Platon-Akademie, 5. Januar 2017

Die altindisch-vedische Idee des Ureinen zielte auf eine rationale Kosmologie ab. Sie sah keinen Schöpfergott für das zu allererst Dagewesene. Allenfalls entstand ein solcher erst nachträglich aus dem Ureinen, um die Welt zu „vollenden“. Doch schon hier zeigt sich, dass damals die Begriffe fehlten. Denn um ein Ureines logisch greifbar zu machen, muss man es als das Erst-Existierende verstehen, und zwar im Sinne einer irgendwie gearteten latenten Voraus-Zusammenfassung des heute insgesamt Existierenden. Da musste niemand dem Ureinen mit einer Vervollkommnung zu Hilfe kommen.

So wurde die Idee wild zerredet und gilt noch heute als Glaubenssache, was insofern nicht zutrifft, als sich die Idee des Ureinen axiomatisch auswerten lässt.

Vor allem beinhaltet das Allumfassende auch per definitionem seine eigene Ursache und Herkunft. Eine solche innere Ursache muss, wenn sie denn existiert, selbst eine Ursache haben, und diese wieder, und zwar im Sinne des Fundamentalsatzes (PM(113)): Ihm zufolge ist eine nichtexistierende Ursache gleichzusetzen mit dem in der TFZ einzig denkbaren Nichts (Nichtexistierenden), und ein mit ihm Verursachtes ist ebenfalls Nichts. So kommt es zwangsläufig zum unendlichen Regress existierender Ursachen, dessen Realität dann die hierarchisch unendlich geordneten Universen (UO) voll bestätigen. Mehr z.B. in PM(148).

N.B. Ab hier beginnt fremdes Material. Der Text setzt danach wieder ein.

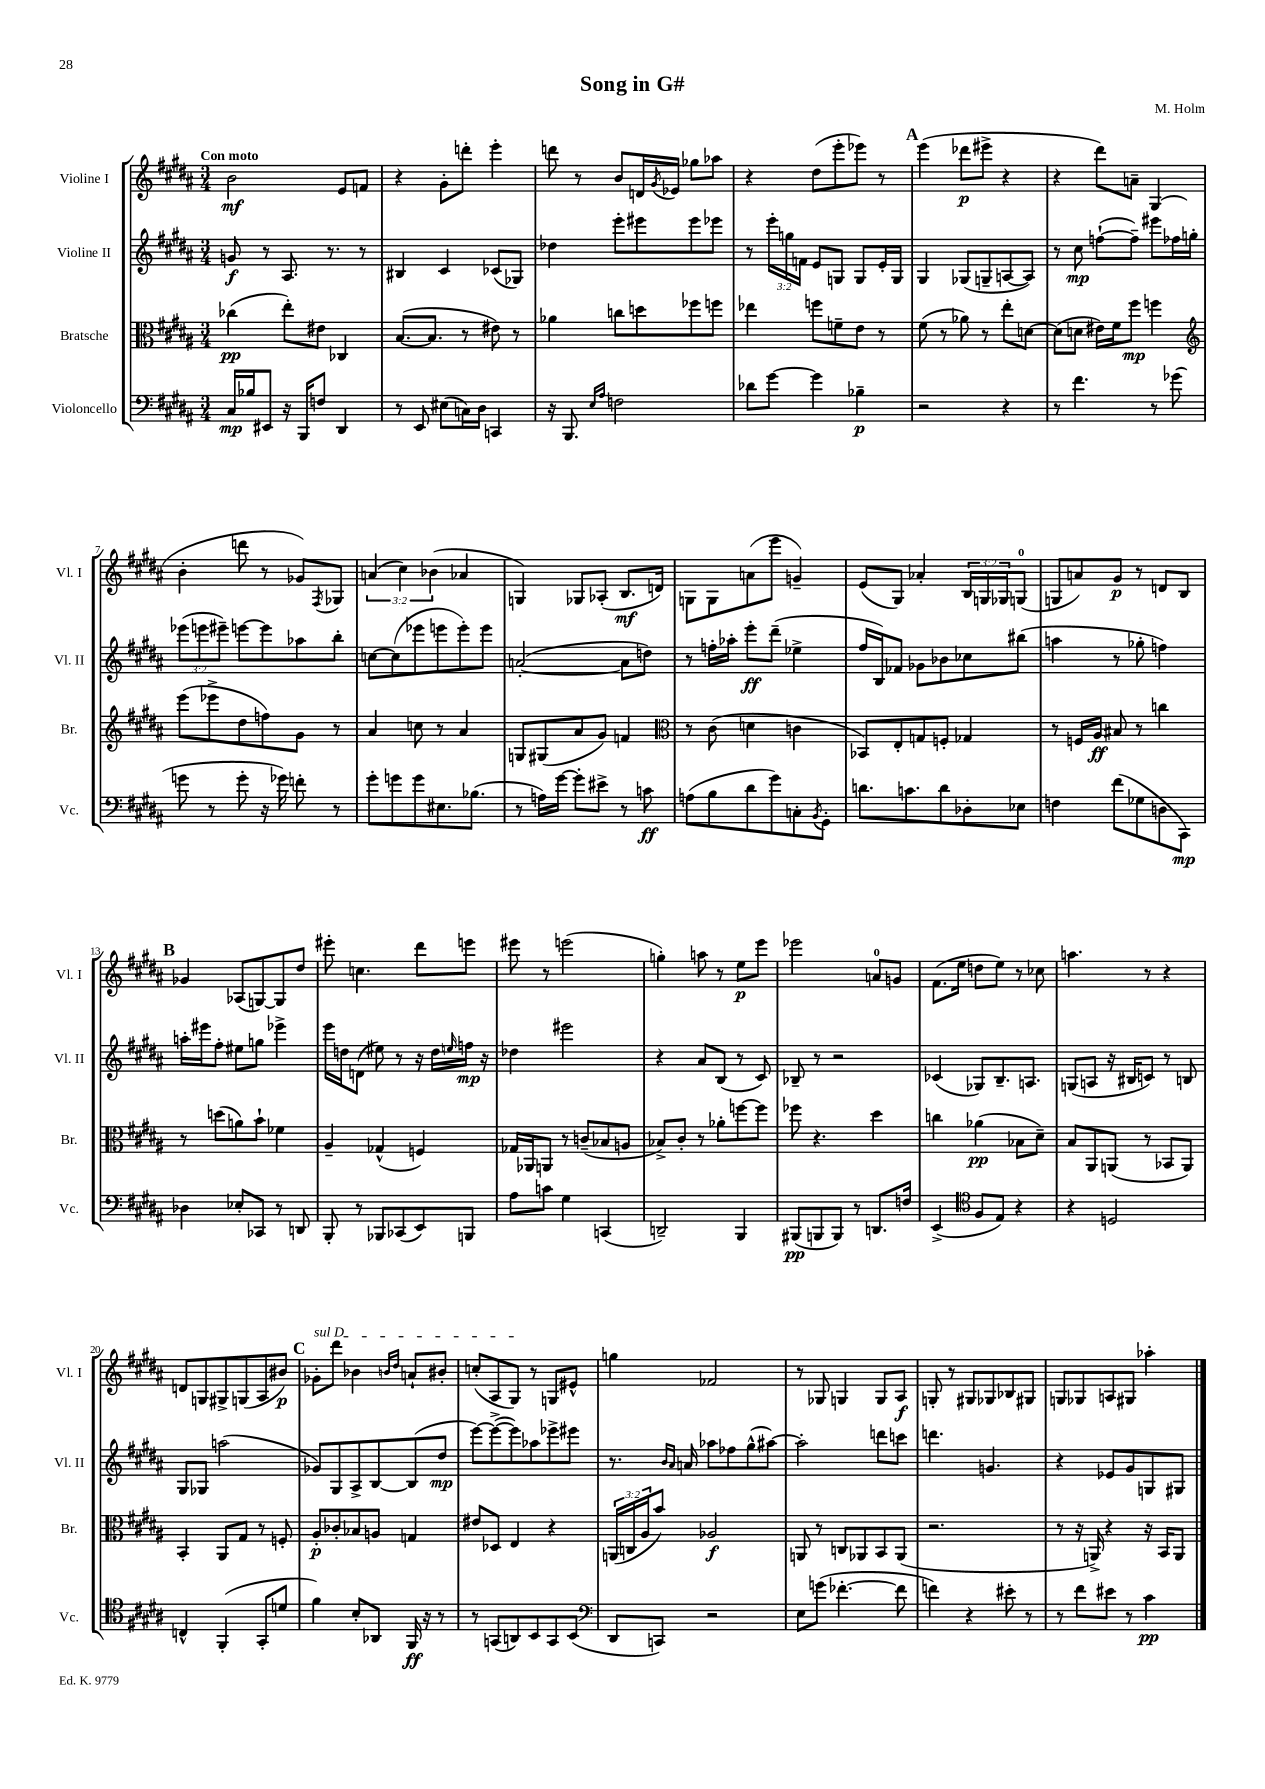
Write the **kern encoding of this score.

**kern	**kern	**kern	**kern
*staff4	*staff3	*staff2	*staff1
*clefF4	*clefC3	*clefG2	*clefG2
*k[f#c#g#d#a#]	*k[f#c#g#d#a#]	*k[f#c#g#d#a#]	*k[f#c#g#d#a#]
*M3/4	*M3/4	*M3/4	*M3/4
16C#	(4cc-	8g	2b
16B-	.	.	.
8EE#	.	8r	.
16r	8ee')	8.A#	.
16BBB	.	.	.
8F	8e#	.	.
.	.	8.r	.
4DD#	4C-	.	8e
.	.	8r	8f
=	=	=	=
8r	([8.B	4B#	4r
8EE	.	.	.
.	8.B]	.	.
(8E#	.	4c#	8g#'
16C)	8r	.	8ddd'
16D#	.	.	.
4CC	8e#)	(8c-	4eee'
.	8r	8G-)	.
=	=	=	=
16r	4a-	4dd-	8ddd
8.BBB	.	.	.
.	.	.	8r
16qqE	.	.	.
16qqA#	.	.	.
2F	8cc	8eee'	8b
.	8dd	8eee#	16d
.	.	.	8qg#
.	.	.	16e-
.	8ff-	8eee#	8gg-
.	8ff	8eee-	8aa-
=	=	=	=
8d-	4ee-	8r	4r
[8g#	.	24eee'	.
.	.	24gg	.
.	.	24f	.
4g#]	8ff	8e	(8dd#
.	8f~	8G	8eee'
4B-~	8e	8G	8eee-)
.	8r	16e'	8r
.	.	16G	.
=	=	=	=
2r	(8f#	4G#	(4eee
.	8r	.	.
.	8a-)	(8G-	8ddd-
.	8r	8G~	8eee#^
4r	8ee'	[8A	4r
.	[8d	8A])	.
=	=	=	=
8r	(8d]	8r	4r
4.f#	8d	8cc#	.
.	16e#)	([8ff`	8ddd#)
.	16f#	.	.
.	8ff#	8ff~])	8a~
8r	4ff	8eee#	(4G#
(8g-	.	16ff-	.
.	.	16gg'	.
=	=	=	=
*	*clefG2	*	*
8g	(8eee	(12eee-	4b'
.	.	12eee	.
8r	8eee-^	.	.
.	.	12eee#~)	.
8g'	8dd#	[8eee	8ddd
16r	8ff)	8eee]	8r
16g-)	.	.	.
8f'	8g#	8aa-	8g-)
.	.	.	8qF#
8r	8r	8bb'	8G-
=	=	=	=
8g#'	4a#	[8cc	(6a
8g	.	(8cc]	.
.	.	.	6cc#)
8g	8cc	8eee-	.
.	.	.	(6b-
8.E#	8r	8eee	.
.	4a#	8eee')	4a-
(8.B-	.	.	.
.	.	8eee	.
=	=	=	=
8r	8G	([2a'	4G)
16A)	(8G#	.	.
[16g#	.	.	.
8g#']	8a#	.	8G-
8e#^	8g#)	.	(8A-'
8r	4f	8a]	8.B
8c	.	8dd)	.
.	.	.	16d)
=	=	=	=
*	*clefC3	*	*
(8A	8r	8r	8G
8B	(8c#	16ff'	8G
.	.	16aa-'	.
8d#	4d	8eee'	(8a
8g#)	.	(8ddd#~	8eee
8C'	4c	4ee-^	4g~)
8qBB	.	.	.
8GG#'	.	.	.
=	=	=	=
8.d	8BB-)	16ff#	(8e
.	.	16B)	.
.	8E'	8f-	8G#)
8.c	.	.	.
.	8G	8g-	4a-'
8d	8F'	8b-	.
8D-'	4G-	8cc-	24B
.	.	.	24G
.	.	.	24G-
8E-	.	(8bb#	(8G
=	=	=	=
4F	8r	4aa	8G
.	16F	.	8a)
.	16A#	.	.
(8f#	8B#	8r	8g#
8G-	8r	8gg-'	8r
8D	4cc	4ff)	8d
8CC#)	.	.	8B
=	=	=	=
4D-	8r	16aa'	4g-
.	.	16eee#	.
.	(8dd	8ff#'	.
8E-'	8a)	8ee#	(8A-
8CC-	8b`	8gg	[8G)
8r	4f-	4eee-^	8G]
8DD	.	.	8dd#
=	=	=	=
8BBB'	4A#~	16eee	8eee#'
.	.	16dd	.
8r	.	(8d	4.cc
8BBB-	(4G-^^	8ee#)	.
(8CC-	.	8r	.
8EE)	4F)	16r	8ddd#
.	.	16dd	.
.	.	16qqee	.
8BBB	.	16ff	8eee
.	.	16r	.
=	=	=	=
8A#	16G-	4dd-	8eee#
.	16AA-	.	.
8c	8AA	.	8r
4G#	8r	2eee#	(2eee
.	(8c~	.	.
(4CC	8B-	.	.
.	8A	.	.
=	=	=	=
2DD~)	8B-^)	4r	4gg')
.	8c#'	.	.
.	8r	8a#	8aa
.	8a-'	(8B	8r
4BBB	[8ff	8r	8ee
.	8ff]	8c#)	8eee
=	=	=	=
(8BBB#	8ff-	8B-~	2eee-
8BBB	4.r	8r	.
8BBB)	.	2r	.
8r	.	.	.
8.DD	4dd#	.	8a
.	.	.	8g
16F	.	.	.
=	=	=	=
(4EE^	4cc	(4c-	(8.f#
.	.	.	16ee
*clefC4	*	*	*
8F#	(4a-	8G-)	8dd
8E)	.	8.B~	8ee)
4r	8B-	.	8r
.	.	8.A	.
.	8d#~)	.	8cc-
=	=	=	=
4r	8B	(8G	4.aa
.	8AA#	8A	.
2D	(8AA	16r	.
.	.	16B#	.
.	8r	8c)	8r
.	8BB-	8r	4r
.	8AA)	8B	.
=	=	=	=
4C^^	4BB'	8G#	8d
.	.	8G-	8G
(4FF#'	8AA#	(2aa	8G#^
.	8G#	.	(8G
8GG#'	8r	.	8A#
8d	8F'	.	8b#)
=	=	=	=
4f#)	8A#'	8g-)	8g-'
.	8c-'	8G#	8ddd#
8B'	8B-	8A#^	4b-
8AA-	8A	[8B	.
.	.	.	16qqb
.	.	.	16qqdd#
16FF#	4G	(8B]	8a`
16r	.	.	.
8r	.	8dd#	8b#'
=	=	=	=
8r	8e#	[8eee)	(8cc'
(8GG	8D-	(8eee^_	8A#
8AA)	4E	8eee])	8G#)
8BB	.	8aa-	8r
8GG	4r	8eee-^	8G
(8BB	.	8eee#	8e#^^
=	=	=	=
*clefF4	*	*	*
8DD#	(24AA	8.r	4gg
.	24C	.	.
.	24A#	.	.
8CC)	8b)	.	.
.	.	16qqb	.
.	.	16qqa#	.
.	.	16a	.
2r	2A-	8aa-	2f-
.	.	8ff-	.
.	.	(8gg#^^	.
.	.	[8aa#)	.
=	=	=	=
8E	8AA	2aa#']	8r
(8g	8r	.	8G-
[4.f-'	8C	.	4G
.	8AA-	.	.
.	8BB	8ddd	8G
8f-]	(8AA-	8ccc	8A#
=	=	=	=
4f)	2.r	4.ddd	8G'
.	.	.	8r
4r	.	.	8G#
.	.	4.g	8G-
8e#'	.	.	8B-
8r	.	.	8G#
=	=	=	=
8r	8r	4r	8G
8f#	16r	.	8G-
.	16AA^)	.	.
8e#	4r	8e-	8A
8r	.	8g#	8G#
4c#	16r	8G	4aa-'
.	16BB	.	.
.	8AA	8G#	.
==	==	==	==
*-	*-	*-	*-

Die vedische Idee fordert jedenfalls weniger utopistische Hypothesen heraus als der Versuch, die Welt durch den höheren, unerklärlichen Willen eines unerklärlichen Gottes zu erklären. Mit Unerklärlichem etwas zu erklären, diese Absicht der Glaubensreligionen lässt den niedrigen Wissensstand der Bronzezeit erkennen. Ein von außen eingreifender Schöpfer fordert viele Hypothesen ad hoc.

I. Das Schöpfungslied

Das berühmte Schöpfungslied**) aus der Textsammlung des Rigveda zweifelt an einem Schöpfergott außerhalb des Ureinen, bringt den Zweifel aber nicht ganz auf eine klare Linie. Um das zu verstehen, betrachtet man am besten den Verlauf. Die Glasenapp-Übersetzung: In den Versen 2 und 3 wird durchaus konsequent gesagt, das „ES“ sei aus sich selbst „durch die Kraft des eigenen Willens“ hervorgegangen. „In aller Ursprünglichkeit atmete Es ohne Luft.“ Die Rede ist vom „ES“, „außer dem nichts anderes war“. Das weist eindeutig das Ureine aus. Mit „Wille“ ist hier nicht unbedingt etwas geisteswissenschaftlich Psychologisches gemeint, sondern eher allgemein das Motiv, der Beweggrund.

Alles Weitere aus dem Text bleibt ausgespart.